Teachers should be allowed to be armed if they choose to, nonetheless. The teacher should be required, however, to have proper training ,undergo a thorough background check and consent to a psychological evaluation test. Allowing teachers to protect their students should not be a topic people have to debate about.
No, Teachers Should Not Be Armed
Gun rights have always been a controversial subject in American politics, dating all the way back to the creation of the Constitution. More recently, Americans have debated over school districts arming their teachers. The shooting at Columbine High School was a tragedy and became a blueprint for shooters across the country. The increase in attacks makes the United States a scary place for children, but adding more guns to the equation will not cause the problem to stop. With the exception of trained police officers, arms should not be allowed on school campuses. The appeal is understandable. A parents’ first instinct is to protect their child, especially in precarious situations. Giving teachers arms may seem like another way to keep kids safe, but it actually opens doors to additional dangers like unstable teachers and hostile children. The solution is not putting loaded weapons in schools.
The proposed idea is to allow willing teachers to carry concealed weapons during school hours. A poll taken Mrs. McGhee’s academic period revealed that 50% of students would feel safer if their teachers were armed. Within this 50%, a majority only felt safe with a specific teacher. While some teachers may be stable and educated with a firearm, there is no guarantee that schools will give sufficient background and mental health checks. The same students that felt safe with certain teachers said they would feel extremely unsafe with any other teacher. There is no point in implementing these policies if students do not feel safer than before.
With the perfect staff, arming teachers might be a good idea, but politicians are underestimating just how cunning students can be. Students, even more so than teachers struggle from mental health issues. In a 2015 survey by the Suicide Prevention Resource Center, 30% of students claimed to have stress issues, 22% have anxiety, and 14% have depression. High school students are very likely to struggle with these issues, and according to an article by npr.org. By putting more weapons into a school setting, students are likely to attempt to steal them. An article by Dr. Ken Shore on educationworld.com states that children steal from teachers often and for varying reasons. It wouldn’t be crazy to assume that a student with poor mental health might attempt to steal a weapon from their teacher. This threat can be prevented all together by keeping weapons out of the classroom.

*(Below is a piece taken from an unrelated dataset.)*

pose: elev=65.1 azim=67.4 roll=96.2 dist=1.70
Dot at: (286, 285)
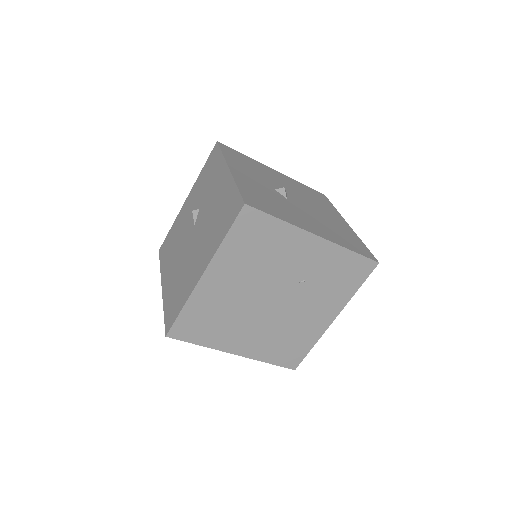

America’s goal right now is to make students feel safe, especially after the massacres seen recently, like the one at Marjory Stoneman Douglas High School. There have been countless speeches and protests, asking the federal government to do something about all of the horrors. The nation agrees that something must be done, but instead of fighting fire with fire, America needs healing solutions. Gun violence can be fought at the source with mental health professionals. At the root of the issue, the debate isn’t over guns versus no guns, it’s about how to make students feel safe. With the amount of loose strings attached to this proposal, it’s obvious that one would have doubt in its logic. The safety of the students should not be dependent on a risky gamble.